Posted on Wednesday, January 25th, 2012 by Russ Fischer
As I’ve started to read about the Sundance film Beasts of the Southern Wild (check our review here), what keeps coming to mind is something like the early films of David Gordon Green filtered through the sensibility of author China Mieville. The film shows us the world through the eyes of a six-year old girl, but that world isn’t quite ‘real.’ It is the creation of director Benh Zeitlin. His landscape is based in part on a post-Katrina Louisiana landscape, but it also has many other elements, some realistic and some fantastic, woven into its fabric.
But rather than looking to some esoteric and possibly way off-base comparison to get an idea of what Beasts of the Southern Wild might be like, let’s look back to the 2008 short film from the same director. Glory at Sea is also by Zeitlin, and like his new feature the short is also set in a landscape that is at least influenced by the aftereffects of Hurricane Katrina. But this is no When the Levees Broke; rather it is a film that uses images that suggest a devastated Louisiana as part of a story about following faith and vision even in the aftermath of apocalypse.
Zeitlin breaks many rules of shooting low-budget indie films: he shoots with kids, and on the water, and with a couple of wild, homemade sets. Well, ‘sets’ is a loosely applicable term, but you’ll see what I mean. Glory at Sea is a pretty fantastic 25-minute short, and I highly recommend giving it a look.
There’s not a narrative at work here so much as a feeling and a general sense of energy and motion. But Zeitlin demonstrates a great skill with world-building, and this film suggests he could eventually be in the same company as Jeunet, Greenaway, Gilliam, Kusturica and other filmmakers wh0 are able to turn mundane objects and locations into odd and fantastic worlds that are just a couple steps away from our own.
Zeitlin also co-wrote the music, with Dan Romer, and the score is just as promising as the filmmaking. It calls to mind Michael Nyman’s scores for Greenaway, as well as songs by Godspeed You! Black Emperor and Arcade Fire. But the music fits and feels quite natural — like the visual echoes to other films, the musical work here feels like Zeitlin and Romer are in the company of those established acts rather than simply riffing on them.

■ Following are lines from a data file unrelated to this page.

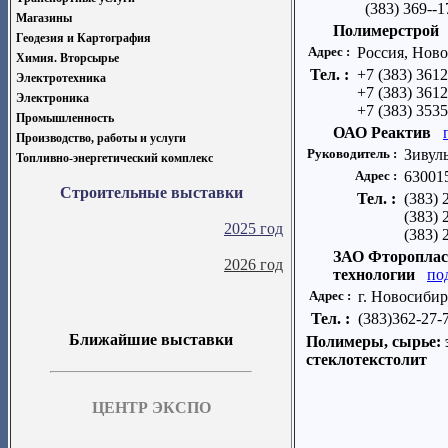
(383) 369--1
Магазины
Полимерстрой
Геодезия и Картография
Адрес :
Россия, Ново
Химия. Вторсырье
Тел. :
+7 (383) 361
Электротехника
+7 (383) 361
Электроника
+7 (383) 353
Промышленность
ОАО Реактив
Производство, работы и услуги
Руководитель :
Зивул
Топливно-энергетический комплекс
Адрес :
630015
Строительные выставки
Тел. :
(383) 
(383) 
2025 год
(383) 
ЗАО Фторопла
2026 год
технологии
по
Адрес :
г. Новосибирс
Тел. :
(383)362-27-
Ближайшие выставки
Полимеры, сырье: э
стеклотекстолит
ЦЕНТР ЭКСПО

So how does this short relate to Beasts of the Southern Wild? For one view, let’s go to the review from Eric Kohn at Indiewire, which directly compares the two movies:
Benh Zeitlin’s 2006 short film, “Glory at Sea,” rendered post-Katrina grief with an overwhelming sense of magic realism that quickly turned the project into a sleeper hit on the festival circuit. “Beasts of the Southern Wild,” Zeitlin’s feature-length debut, contains much of the same thing, repeated ad infinitum for roughly 90 minutes: Zeitlin offers up a majestic encapsulation of a child’s worldview. Supremely ambitious and committed to profundity, “Beasts” sets the bar too high and suffers from a muddled assortment of expressionistic concepts, but it still manages to glide along its epic aspirations.
(Should you want to see Glory at Sea on DVD, it is available on the seventh volume of Wholphin, aka the McSweeney’s short film collection.)